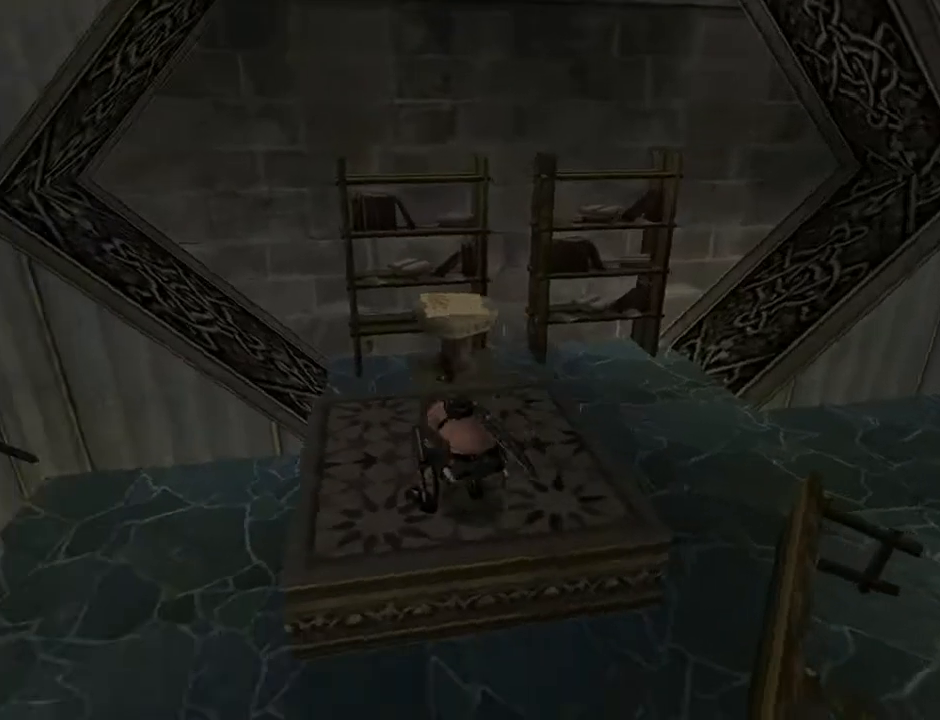
{"buttons": [], "left_stick": "center", "right_stick": "center", "events": []}
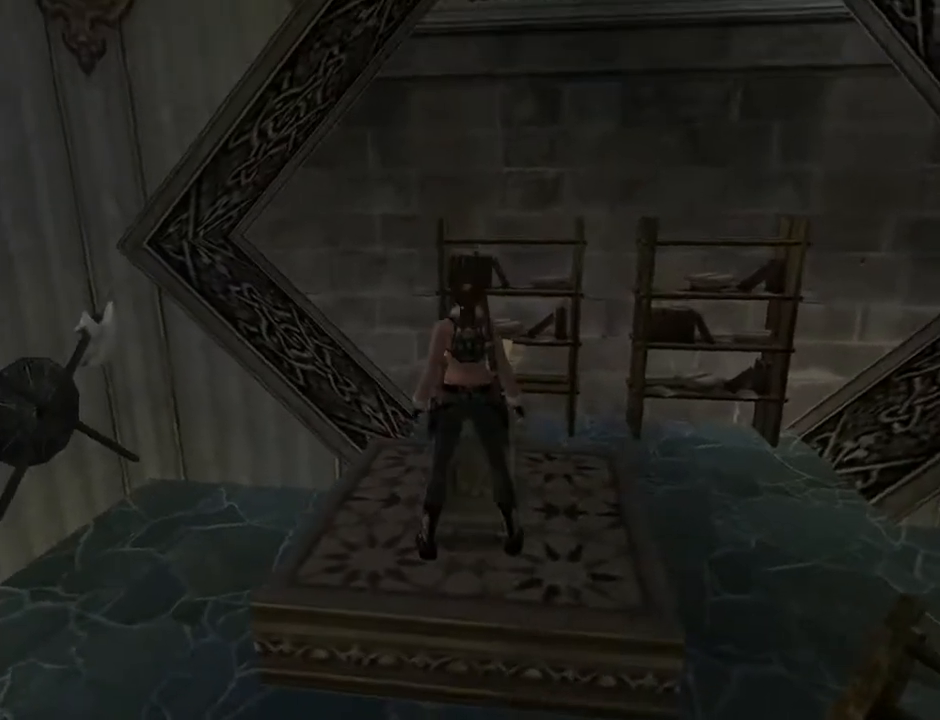
{"buttons": ["CIRCLE"], "left_stick": "center", "right_stick": "center", "events": [[100, "SQUARE", "down"], [167, "DPAD_DOWN", "down"], [267, "SQUARE", "up"], [333, "CIRCLE", "down"], [333, "DPAD_DOWN", "up"]]}
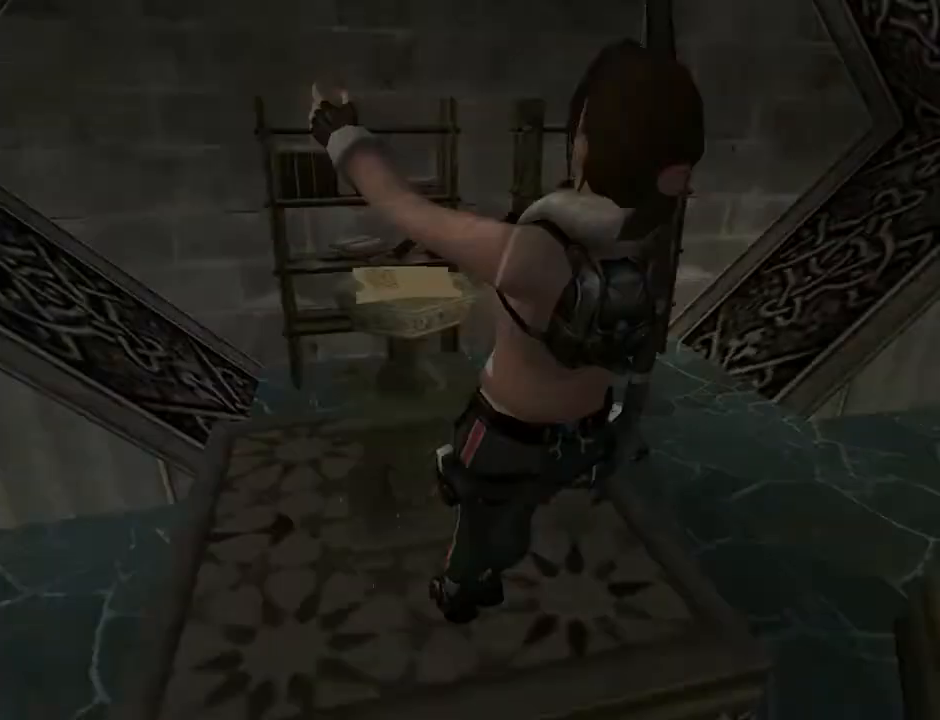
{"buttons": ["DPAD_UP"], "left_stick": "center", "right_stick": "center", "events": [[67, "CIRCLE", "up"], [433, "DPAD_UP", "down"]]}
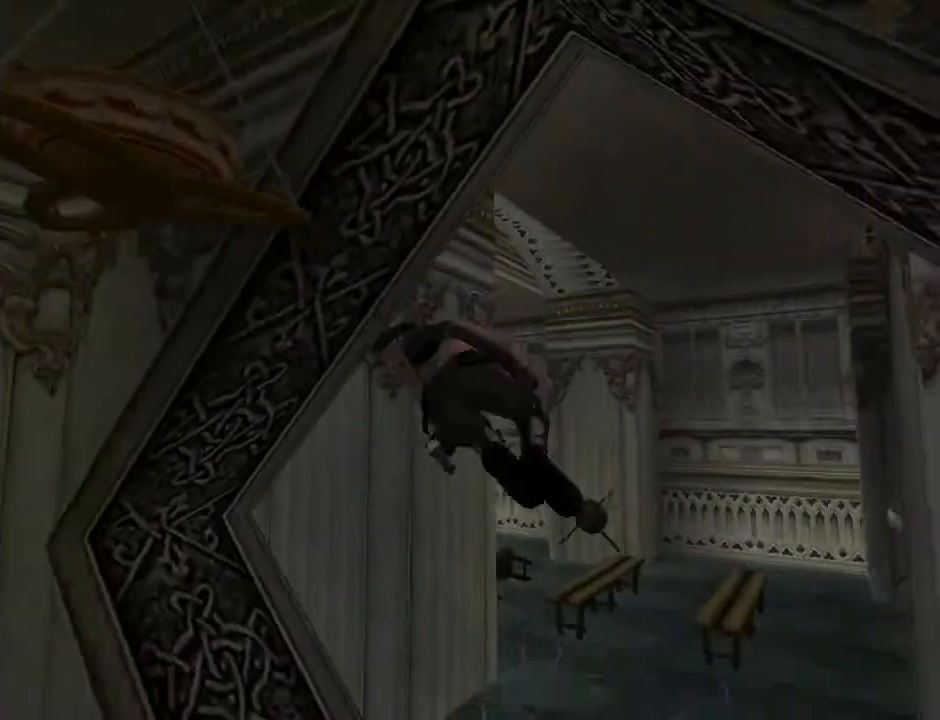
{"buttons": ["DPAD_UP"], "left_stick": "center", "right_stick": "center", "events": []}
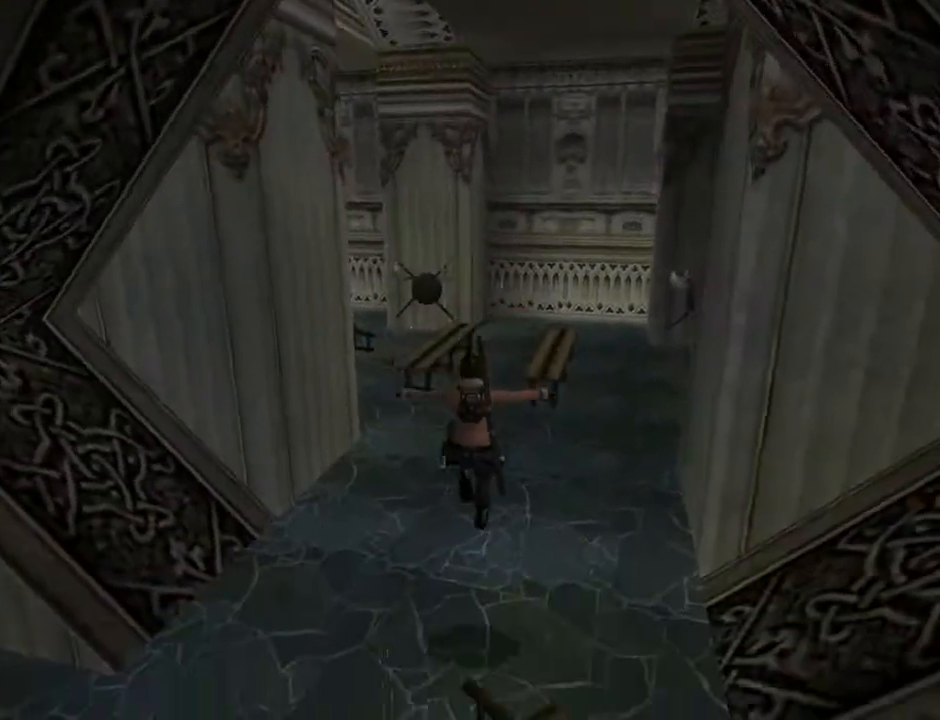
{"buttons": ["DPAD_UP", "DPAD_RIGHT"], "left_stick": "center", "right_stick": "center", "events": [[133, "DPAD_RIGHT", "down"]]}
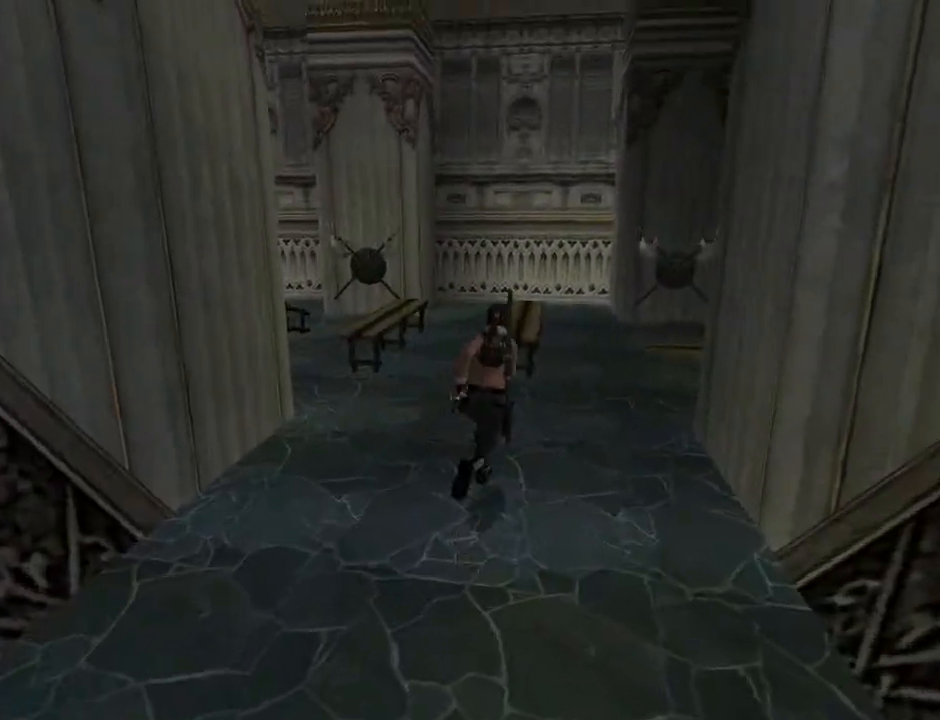
{"buttons": ["DPAD_UP"], "left_stick": "center", "right_stick": "center", "events": [[133, "DPAD_RIGHT", "up"]]}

● ● ●

* _Goal of the exercise_
If a record holds a picture, leave that picture out; retype everything else exactly.

* _Answer space_
{"buttons": [], "left_stick": "center", "right_stick": "center", "events": []}
{"buttons": ["CIRCLE"], "left_stick": "center", "right_stick": "center", "events": [[100, "SQUARE", "down"], [167, "DPAD_DOWN", "down"], [267, "SQUARE", "up"], [333, "CIRCLE", "down"], [333, "DPAD_DOWN", "up"]]}
{"buttons": ["DPAD_UP"], "left_stick": "center", "right_stick": "center", "events": [[67, "CIRCLE", "up"], [433, "DPAD_UP", "down"]]}
{"buttons": ["DPAD_UP"], "left_stick": "center", "right_stick": "center", "events": []}
{"buttons": ["DPAD_UP", "DPAD_RIGHT"], "left_stick": "center", "right_stick": "center", "events": [[133, "DPAD_RIGHT", "down"]]}
{"buttons": ["DPAD_UP"], "left_stick": "center", "right_stick": "center", "events": [[133, "DPAD_RIGHT", "up"]]}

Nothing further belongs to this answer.